━━━━━ SOURCE TEXT ━━━━━
Protein-protein Interaction Network of AHR and MYCN Involved in Neuroblastoma
Date Issued
2008
Date
2008
Author(s)
Cheng, Kai-Lin
Abstract
Neuroblastoma, a heterogeneous tumor with variable clinical and biological behavior, is one of the most common pediatric cancers that derived from sympathetic nervous system. To explore the heterogeneous behavior of neuroblastoma, many prognostic biological markers have been discovered, especially v-myc myelocytomatosis viral related oncogene (MYCN) amplification predict a poor prognosis. However, the regulatory mechanism by MYCN expression still has been unclear. The microarray technique is a powerful and high-throughput method for accurately determining changes in global gene expressions. In this study, we performed microarray experiment to measure gene expression profiles of 20 Taiwanese neuroblastoma patients. Furthermore, we used pathway mapping and in silico interaction prediction to elucidate and construct the protein interaction network. We showed that 2718 genes are differentially expressed between neuroblastoma and control samples using 3-fold change as cut-off. By using unsupervised hierarchical clustering, we found that MYCN-amplified samples separated from not-amplified samples. By pathway mapping, the aryl hydrocarbon receptor (AHR) pathway was significant and MYCN and AHR have highly correlation in the expression profile. In addition, we constructed the protein network which MCYN connect through 2 nodes with AHR network and the gene expressions of MYCN- and AHR- interacted proteins are highly relevant. Our findings indicate that MYCN and AHR have highly correlation and AHR may also play an important role in neuroblastoma development. The protein-protein interaction network of AHR and MYCN involved in neuroblastoma is useful to know the regulatory mechanism by MYCN expression. This study shed light on neuroblastoma therapy.
━━━━━
▸ ASSIGNMENT
Using the abstract above on the AHR and MYCN interaction network in neuroblastoma, explain in one to three sentences why a microarray experiment suited the study's measurements.
━━━━━ RECORD SET ━━━━━
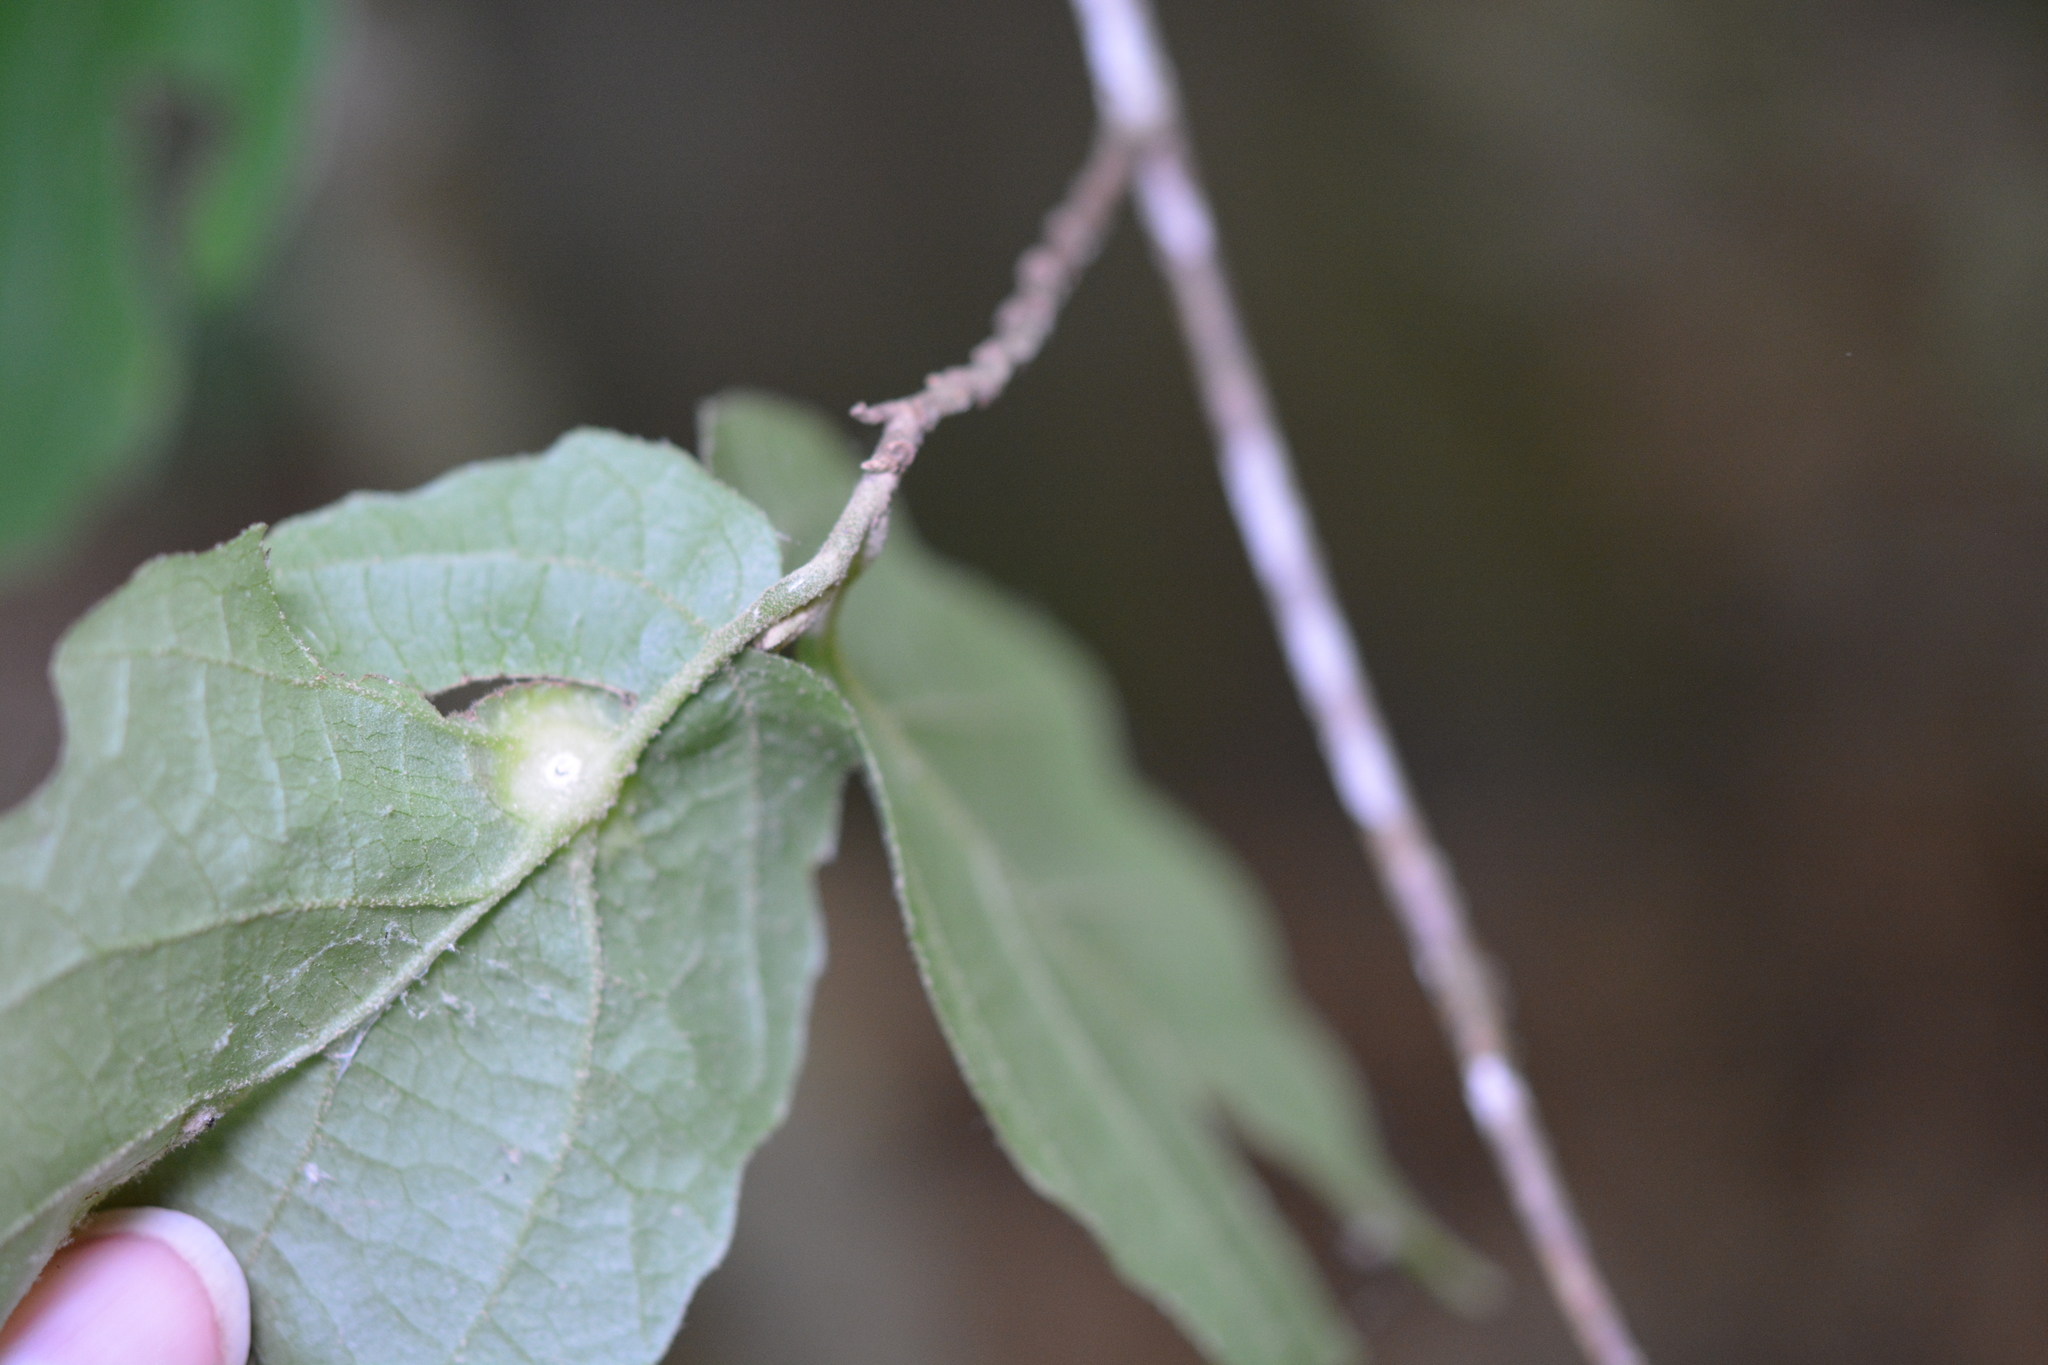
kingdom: Animalia
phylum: Arthropoda
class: Insecta
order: Hemiptera
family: Aphididae
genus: Hormaphis
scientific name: Hormaphis hamamelidis
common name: Witch-hazel cone gall aphid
━━━━━
▸ RESULT
The abstract calls microarray a powerful, high-throughput method that accurately determines changes in global gene expression. That suited measuring the gene expression profiles of the 20 Taiwanese neuroblastoma patients.